Dean looked at me; he still knew it was coming.
“Dean, unlike like your cardiologist, who doesn't make my job harder, you do. It was the right thing to spend time talking with you while you were a patient. It was the right thing for me to take that kid over to his mom the other day. It could have been the last time he saw her. We can't see four to five patients per hour, what with the acuity here and a 30 percent admit rate. The emergency medicine literature says we can't. Too fast means mistakes, and I can't just scrap mistakes — someone dies. You tell us we are supposed to spend our time seeing the ankle sprains to get our LOS time down. You tell us the ankles are where our Press Ganey scores come from so we should see them first. Dean, with your A-fib, you were being admitted; you don't even get an ED Press Ganey. According to the 120-minute LOS and Press Ganey stuff you harass us with, you with your A-fib didn't even count! You would have counseled me to ignore you and go feed and water the ankle sprains!”

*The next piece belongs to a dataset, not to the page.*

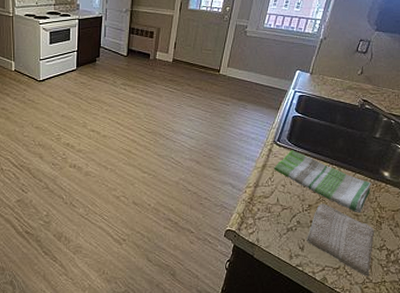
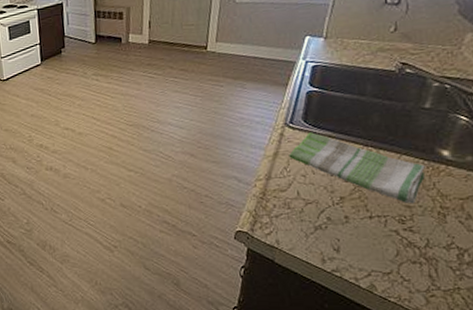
washcloth: present [306,203,375,276] -> none [341,194,438,282]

I talked about the analogy of measuring a fire department's performance not by how well they put out fires, but by how well they chat up granny while they get her cat out of the tree.
“You were the one on fire, Dean, and taking the time to take care of you was right. So was taking the time for me to tell you this.”
Dean gives me that blank look one gets used to as an ER grunt, the look from those who don't do what we do or understand it or think it can all be reduced to a time study or data spreadsheet.
A year later, my ED group did something unheard of. We “fired” the hospital. We walked away. I heard unsubstantiated and unprovable rumors that the administration wondered aloud in the hospital board room if they had been too hard on us. The new group wasn't living up to all their glad-handed promises.
My grandfather was a child laborer. He later gained self-respect and professional working conditions as a union member. He still worked hard and was proud of it, but he could hold his head high. Do we as a whole need to speak up and say there is a limit to how much we can tolerate and still remain professionals? It is past time to take emergency medicine back from the Deans, LEANs, and MBAs.